After being unveiled in a thundering autobiographical trilogy (play boy, Love Me Tender and Last name), the former lawyer tries her hand at fiction: Offenses recounts the trial of a young man from the suburbs accused of the murder of an octogenarian. A banal story that turns to drama: having to pay a debt of hash, the boy intends to steal the credit card from the old lady, but she defends herself, and stabs her ten times. Not being an ordinary novelist, Debré sets up a device which may surprise you at first: the narrator is in turn the assassin and a voice that we imagine to be Debré but which could just as well be God – on the hundred pages count Offenses, there are about ten religious references. The central thesis is a reversal: in our falsified world, people who believe themselves on the side of Good would only be so thanks to the sacrifice of those who are considered to be on the side of Evil.
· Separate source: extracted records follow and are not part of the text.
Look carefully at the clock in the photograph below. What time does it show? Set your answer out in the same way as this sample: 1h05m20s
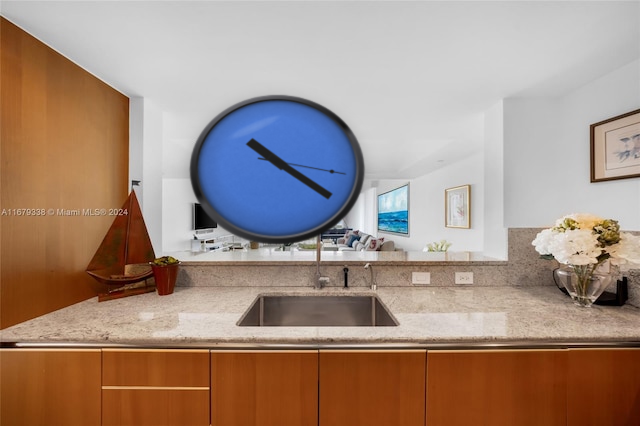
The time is 10h21m17s
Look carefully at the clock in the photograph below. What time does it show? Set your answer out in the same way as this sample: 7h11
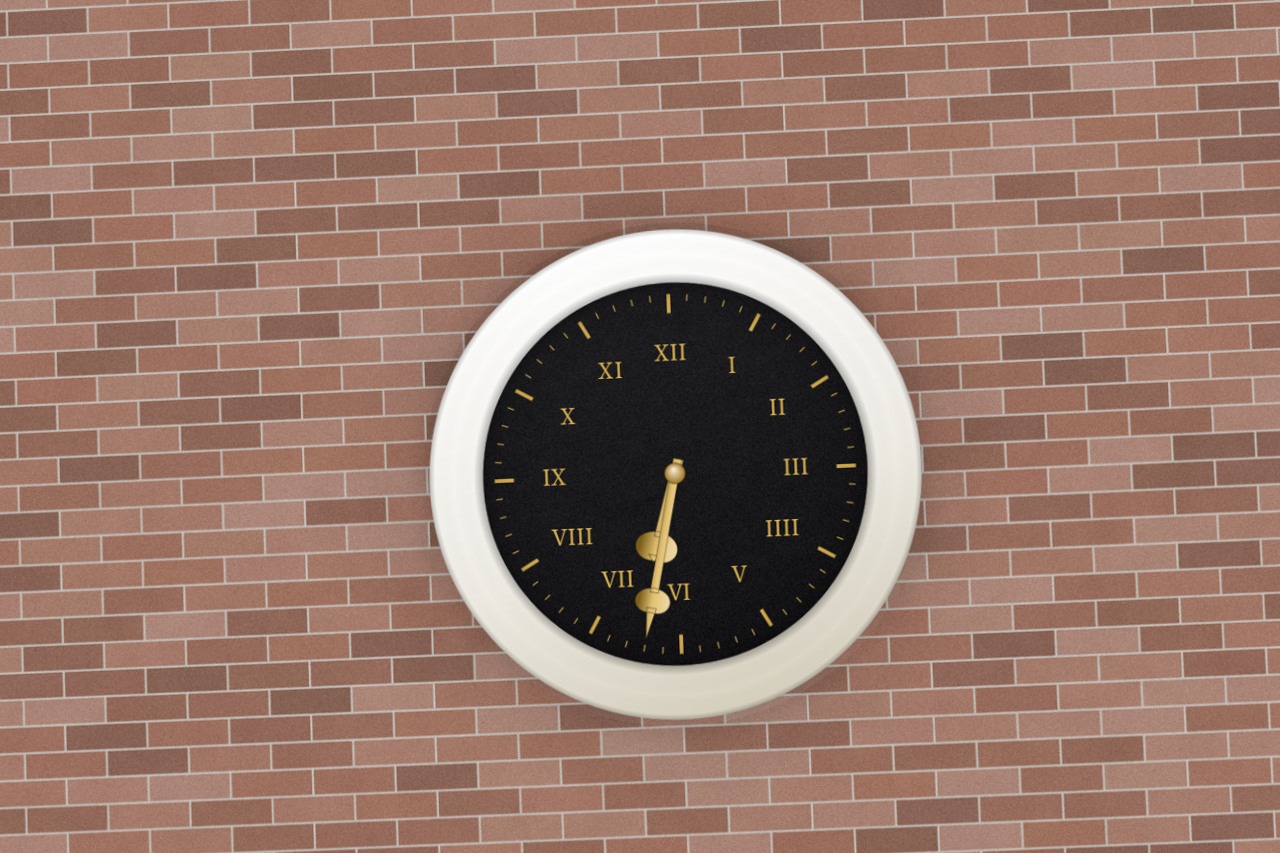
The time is 6h32
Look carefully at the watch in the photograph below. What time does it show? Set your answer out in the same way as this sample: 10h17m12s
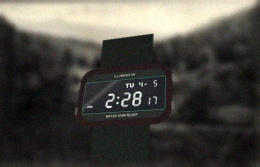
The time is 2h28m17s
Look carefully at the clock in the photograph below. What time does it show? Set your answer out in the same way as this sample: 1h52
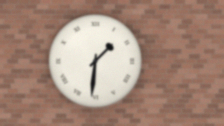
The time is 1h31
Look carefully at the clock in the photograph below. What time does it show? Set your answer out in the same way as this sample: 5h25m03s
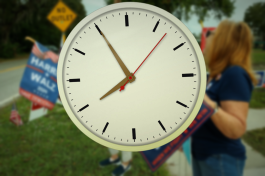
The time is 7h55m07s
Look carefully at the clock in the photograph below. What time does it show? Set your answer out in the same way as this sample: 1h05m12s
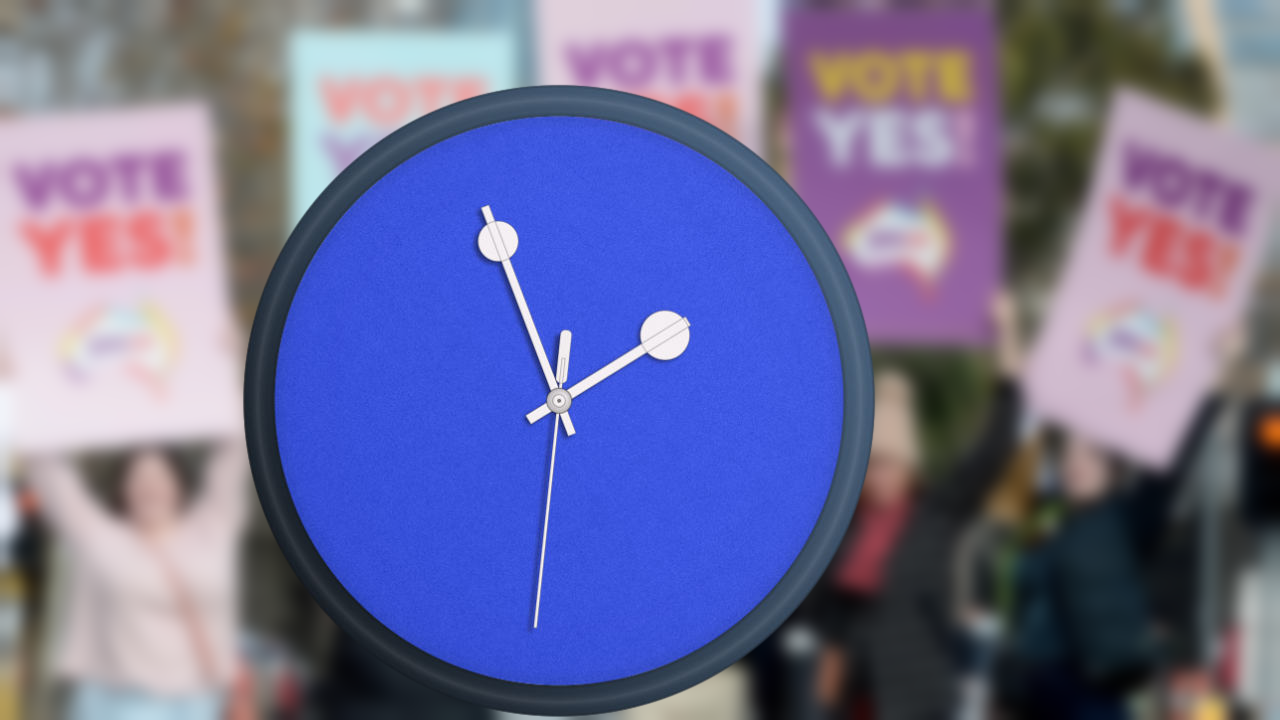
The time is 1h56m31s
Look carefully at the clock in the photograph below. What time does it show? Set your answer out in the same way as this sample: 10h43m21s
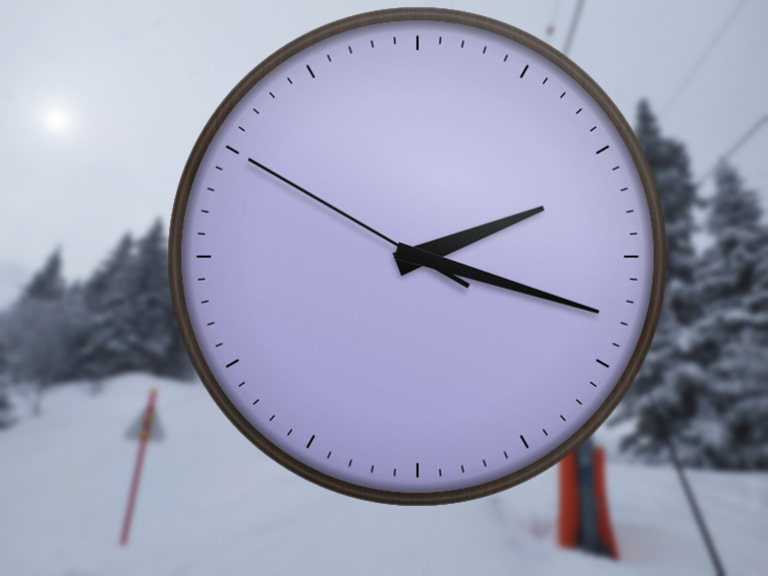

Debré does not preach with the incantations of a prophet, but in an ultra-dry style, more to the bone than ever – this is the thought of Bossuet in the language of Thomas Bernhard. Debré began in the wake of Hervé Guibert, it continues its work in the filiation of Blaise Pascal: astonishing evolution! As for the courthouses, don’t talk to him about it anymore: “Nothing has changed since Joan of Arc. Always the same masquerade, the same disguises, the same dirty mass.” Let those who have never read Constance Debré therefore stop condemning her without proof. Opening one of her books is enough to pardon her.